(Try it):
For the material below, output exactly the span from the line with "Lập biên bản giảm" to the line with "chỉnh công nợ.", including both, and nothing besides.

------------------------------

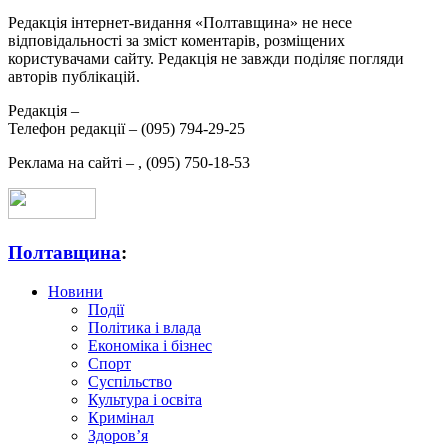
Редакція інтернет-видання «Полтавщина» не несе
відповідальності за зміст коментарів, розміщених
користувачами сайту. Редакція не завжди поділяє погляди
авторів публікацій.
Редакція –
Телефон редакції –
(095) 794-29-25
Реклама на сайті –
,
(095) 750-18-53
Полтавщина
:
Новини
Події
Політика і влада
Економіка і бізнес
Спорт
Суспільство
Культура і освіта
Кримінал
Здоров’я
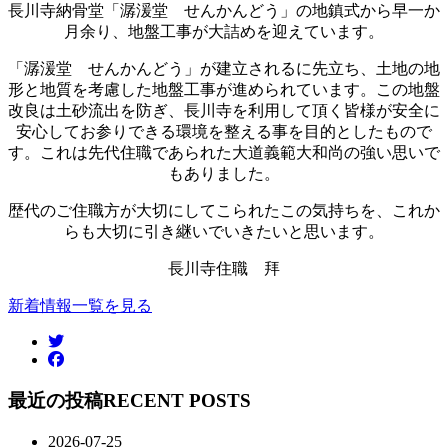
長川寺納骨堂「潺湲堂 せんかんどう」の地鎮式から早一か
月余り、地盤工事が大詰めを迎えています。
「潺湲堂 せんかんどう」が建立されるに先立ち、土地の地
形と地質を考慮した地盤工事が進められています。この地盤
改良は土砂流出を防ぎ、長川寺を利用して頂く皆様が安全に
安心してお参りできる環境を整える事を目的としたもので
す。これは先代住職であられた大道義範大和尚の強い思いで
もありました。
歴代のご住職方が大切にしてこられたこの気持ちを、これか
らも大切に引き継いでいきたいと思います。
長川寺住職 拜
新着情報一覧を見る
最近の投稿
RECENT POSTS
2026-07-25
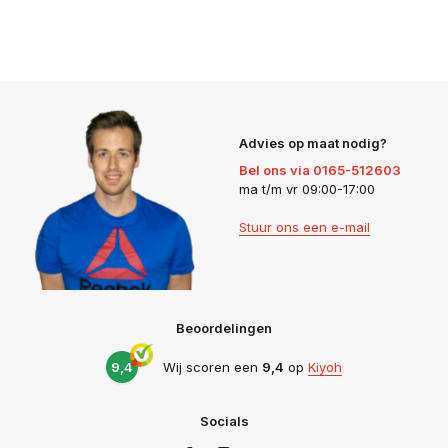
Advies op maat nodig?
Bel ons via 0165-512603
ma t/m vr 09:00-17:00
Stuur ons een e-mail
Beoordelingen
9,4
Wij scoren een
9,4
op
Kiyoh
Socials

------------------------------

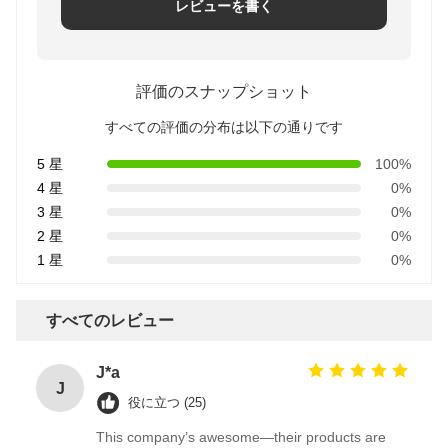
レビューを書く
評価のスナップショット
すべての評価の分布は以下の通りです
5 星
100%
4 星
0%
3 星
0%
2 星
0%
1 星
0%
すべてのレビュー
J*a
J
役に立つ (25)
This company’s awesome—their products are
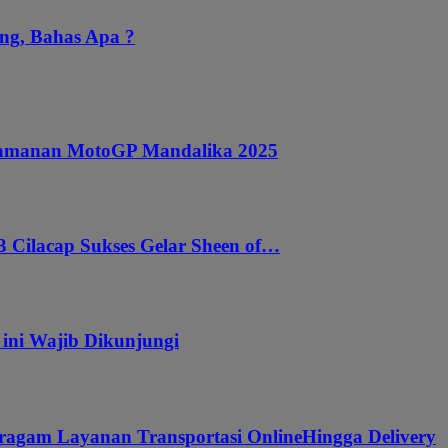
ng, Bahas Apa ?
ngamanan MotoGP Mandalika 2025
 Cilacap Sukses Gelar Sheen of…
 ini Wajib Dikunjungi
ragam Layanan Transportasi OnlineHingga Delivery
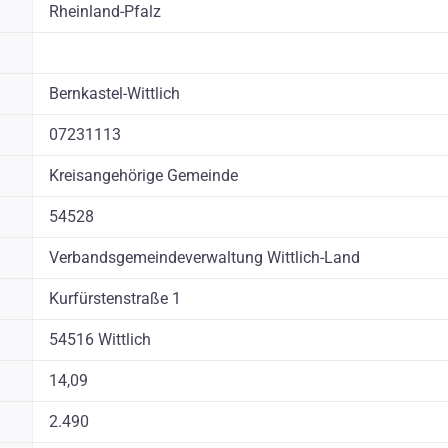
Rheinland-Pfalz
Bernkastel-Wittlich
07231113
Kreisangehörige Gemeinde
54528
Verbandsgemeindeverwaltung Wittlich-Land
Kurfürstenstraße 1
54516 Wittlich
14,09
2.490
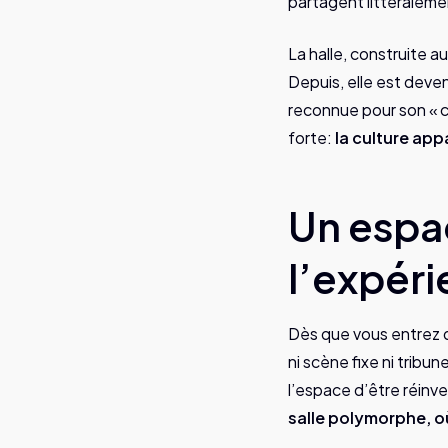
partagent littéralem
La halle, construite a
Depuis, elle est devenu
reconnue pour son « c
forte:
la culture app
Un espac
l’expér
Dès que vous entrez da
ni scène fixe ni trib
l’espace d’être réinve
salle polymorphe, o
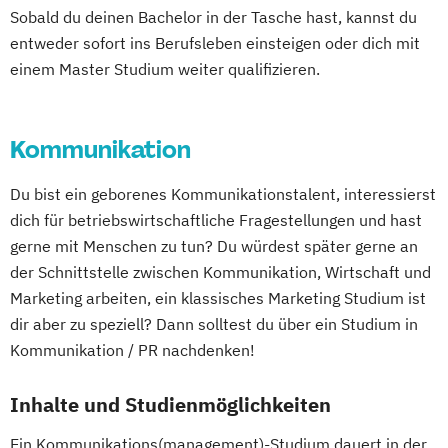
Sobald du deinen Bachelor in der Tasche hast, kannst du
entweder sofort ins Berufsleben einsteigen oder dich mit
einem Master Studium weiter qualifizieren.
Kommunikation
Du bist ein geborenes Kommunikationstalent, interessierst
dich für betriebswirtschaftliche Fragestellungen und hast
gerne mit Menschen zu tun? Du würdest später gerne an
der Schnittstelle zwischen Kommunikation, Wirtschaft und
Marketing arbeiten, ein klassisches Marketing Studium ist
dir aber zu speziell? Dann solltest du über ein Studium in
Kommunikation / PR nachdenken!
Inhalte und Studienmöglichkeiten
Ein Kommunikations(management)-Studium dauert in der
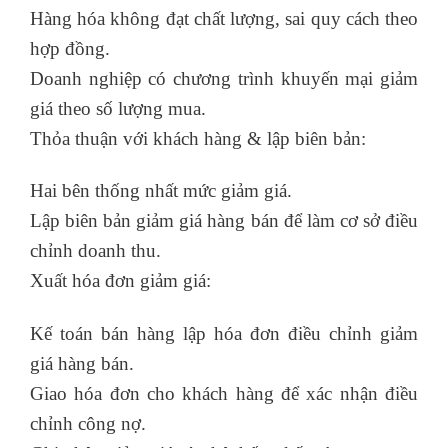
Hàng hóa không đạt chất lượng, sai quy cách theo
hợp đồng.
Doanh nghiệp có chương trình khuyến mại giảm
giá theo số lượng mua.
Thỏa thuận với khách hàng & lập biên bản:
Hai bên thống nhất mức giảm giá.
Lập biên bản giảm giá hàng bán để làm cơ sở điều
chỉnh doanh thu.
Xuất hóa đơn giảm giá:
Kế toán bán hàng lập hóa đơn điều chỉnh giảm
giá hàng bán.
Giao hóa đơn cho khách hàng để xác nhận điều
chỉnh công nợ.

------------------------------

(Exercise result):
Lập biên bản giảm giá hàng bán để làm cơ sở điều
chỉnh doanh thu.
Xuất hóa đơn giảm giá:
Kế toán bán hàng lập hóa đơn điều chỉnh giảm
giá hàng bán.
Giao hóa đơn cho khách hàng để xác nhận điều
chỉnh công nợ.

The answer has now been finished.